Map and Multimap

When we are joining table data that is not genomic ordered, it is necessary to use the MAP and MULTIMAP commands, which we will now discuss in the following chapter.

Using MAP to Annotate

Occasionally, we will have annotation data that is not genome-ordered, but is based on some other column data. One example of this would be with the Ensemble annotation data for genes, which can be found in a mapfile called in the reference data. If we wanted to join the information in this annotation file to the #genes# table we would need to use the MAP command.


A map file in the reference data typically has a .map file extension, although any tab-separated value file can be used.

As you can see in the following example, we use the map command to join the two tables by setting the column (using the -c option) that we want to use for the mapping. The column specified must exist in both sources, although the match on column name is not case-sensitive. To get the headers from the mapped table in the output stream, you can use the -h option.

gor #genes# | MAP ref/ensgenes/ -c Gene_Symbol -h

Mapping using Nested Streams

The mapfile can also be a nested stream, which is particularly useful if you wish to perform some filtering on the mapfile before mapping. An example of this is shown below:

gor #genes# | MAP <(nor -h ref/ensgenes/ | WHERE OMIM_Descriptions != '.')
-c Gene_Symbol

Note that in the above example, we only get output for the rows where there is a Gene_Symbol found in the table. If we use the -m, as shown in the following example:

gor #genes# | MAP <(nor -h ref/ensgenes/ | WHERE OMIM_Descriptions != '.')
-c Gene_Symbol -h -m ?

then we can get use the -m option to retrieve output for all the rows in the left source and fill any empty cells with the specified symbol (in this example, a ?). In this way, we are guaranteed to have a line in the output for every line in the left source.

If we only wish to get certain columns from the mapped table, then we can specify those columns using the -n flag followed by a list of the columns we want to let through. This is shown in the example below:

gor #genes# | MAP <(nor -h ref/ensgenes/ | WHERE OMIM_Descriptions != '.')
-c Gene_Symbol -h -n OMIM_Descriptions

Mapping in a NOR context

We can also base our mapping on more than one column. For example, we could use the MAP command to link two separate mapfiles together. Notice here that since neither of files contain genome-ordered data, we must perform this mapping in the nor context:

nor ref/ensgenes/ | MAP <(nor -h ref/ensgenes/
| GROUP -gc Gene_Symbol,gene_stable_id -count) -h -c Gene_Symbol,gene_stable_id

In the example above, a GROUP command was used to ensure that there was only result per combination of Gene_Symbol and gene_stable_id in the second source file.

Using Multimap

The MAP command assumes that each gene_symbol is only going to be mapped to one output row. However, there are scenarios, such as with the mapping of genes to pathways, where the relation is one-to-many.

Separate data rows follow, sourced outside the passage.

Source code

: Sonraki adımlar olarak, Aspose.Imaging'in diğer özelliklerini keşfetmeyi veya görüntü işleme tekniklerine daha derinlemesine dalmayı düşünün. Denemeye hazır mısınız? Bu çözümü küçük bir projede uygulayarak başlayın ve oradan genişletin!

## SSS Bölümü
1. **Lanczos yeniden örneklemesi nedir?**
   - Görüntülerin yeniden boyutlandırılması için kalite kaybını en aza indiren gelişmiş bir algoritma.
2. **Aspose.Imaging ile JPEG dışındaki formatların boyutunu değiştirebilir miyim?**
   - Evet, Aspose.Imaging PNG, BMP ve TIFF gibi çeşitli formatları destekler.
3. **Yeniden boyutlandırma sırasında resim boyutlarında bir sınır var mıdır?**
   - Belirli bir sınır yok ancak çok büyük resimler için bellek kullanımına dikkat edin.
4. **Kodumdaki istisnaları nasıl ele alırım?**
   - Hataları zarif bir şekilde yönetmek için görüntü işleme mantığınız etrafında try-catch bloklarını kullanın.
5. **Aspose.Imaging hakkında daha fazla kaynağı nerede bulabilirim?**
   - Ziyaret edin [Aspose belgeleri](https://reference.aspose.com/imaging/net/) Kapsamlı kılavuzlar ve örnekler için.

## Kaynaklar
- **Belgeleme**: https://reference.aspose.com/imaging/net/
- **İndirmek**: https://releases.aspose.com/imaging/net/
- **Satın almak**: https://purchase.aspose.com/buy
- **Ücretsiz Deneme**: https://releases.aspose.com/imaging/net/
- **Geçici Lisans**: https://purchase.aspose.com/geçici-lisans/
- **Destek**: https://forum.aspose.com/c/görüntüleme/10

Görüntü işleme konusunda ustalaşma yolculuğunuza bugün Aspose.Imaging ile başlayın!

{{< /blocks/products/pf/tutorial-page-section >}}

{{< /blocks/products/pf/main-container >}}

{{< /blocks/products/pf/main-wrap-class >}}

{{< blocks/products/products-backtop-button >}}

In these cases, it is better to use the MULTIMAP command.


While it is not necessary to use a specific file type with this, the reference data does use the file extension .mmap to indicate a mapfile with a one-to-many relation.

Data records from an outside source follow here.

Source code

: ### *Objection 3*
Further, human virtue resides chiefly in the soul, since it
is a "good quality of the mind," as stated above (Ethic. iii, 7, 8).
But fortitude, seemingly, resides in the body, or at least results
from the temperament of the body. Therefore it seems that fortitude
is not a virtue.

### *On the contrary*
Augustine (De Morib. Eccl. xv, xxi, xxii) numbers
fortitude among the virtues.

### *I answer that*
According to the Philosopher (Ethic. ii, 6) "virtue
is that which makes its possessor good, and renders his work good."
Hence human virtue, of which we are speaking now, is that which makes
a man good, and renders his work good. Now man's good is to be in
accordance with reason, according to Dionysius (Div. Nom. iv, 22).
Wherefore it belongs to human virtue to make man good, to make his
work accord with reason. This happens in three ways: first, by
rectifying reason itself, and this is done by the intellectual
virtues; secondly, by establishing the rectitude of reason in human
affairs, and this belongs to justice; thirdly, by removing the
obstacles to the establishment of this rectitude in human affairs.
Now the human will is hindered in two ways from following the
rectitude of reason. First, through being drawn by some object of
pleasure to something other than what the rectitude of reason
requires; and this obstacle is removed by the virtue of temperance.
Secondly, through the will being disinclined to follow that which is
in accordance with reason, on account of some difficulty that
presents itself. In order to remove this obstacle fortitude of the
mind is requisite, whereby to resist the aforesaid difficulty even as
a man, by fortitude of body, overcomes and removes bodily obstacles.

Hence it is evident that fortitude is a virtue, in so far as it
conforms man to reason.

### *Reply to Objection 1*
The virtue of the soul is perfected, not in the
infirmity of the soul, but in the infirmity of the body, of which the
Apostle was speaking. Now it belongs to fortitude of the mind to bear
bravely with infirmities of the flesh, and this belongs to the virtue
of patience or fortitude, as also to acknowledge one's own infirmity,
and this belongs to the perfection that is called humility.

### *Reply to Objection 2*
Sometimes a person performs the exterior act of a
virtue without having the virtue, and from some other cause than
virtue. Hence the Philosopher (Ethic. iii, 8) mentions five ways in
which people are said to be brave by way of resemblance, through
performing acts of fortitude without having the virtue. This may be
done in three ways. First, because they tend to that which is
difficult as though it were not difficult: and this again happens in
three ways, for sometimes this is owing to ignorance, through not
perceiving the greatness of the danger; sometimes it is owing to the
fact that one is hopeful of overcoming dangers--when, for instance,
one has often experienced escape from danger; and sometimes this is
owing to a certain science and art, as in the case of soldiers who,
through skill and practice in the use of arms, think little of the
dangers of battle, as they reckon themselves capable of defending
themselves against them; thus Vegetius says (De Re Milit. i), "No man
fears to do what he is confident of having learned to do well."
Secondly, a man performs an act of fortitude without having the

gor #genes# | MULTIMAP ref/ensgenes/ensgenes_gene2pathway.mmap -h -c Gene_Symbol

The main difference with the MULTIMAP command is that each of the rows in the #genes# table can be mapped to multiple rows based on the Gene_Symbol column.

The options for MULTIMAP are similar to the MAP command.

Using mapfiles to include phenotype data

One example of how we may want to use mapfiles is in including phenotype data, which can be found in a report file for the subjects in our studies. In the example below, we are joining the variants from our subject with the #VEP# table and then mapping this data to the phenotypes found in the phenotypes subject report.

gor #wesVars# | VARJOIN #VEP# | TOP 10000 | SELECT 1-Call,Max_Consequence,Max_Impact,PN
| WHERE Max_Impact IN ('HIGH','MODERATE') | MAP SubjectReports/ -c PN -h

This can also be accomplished using a grid from another open table in the Sequence Miner.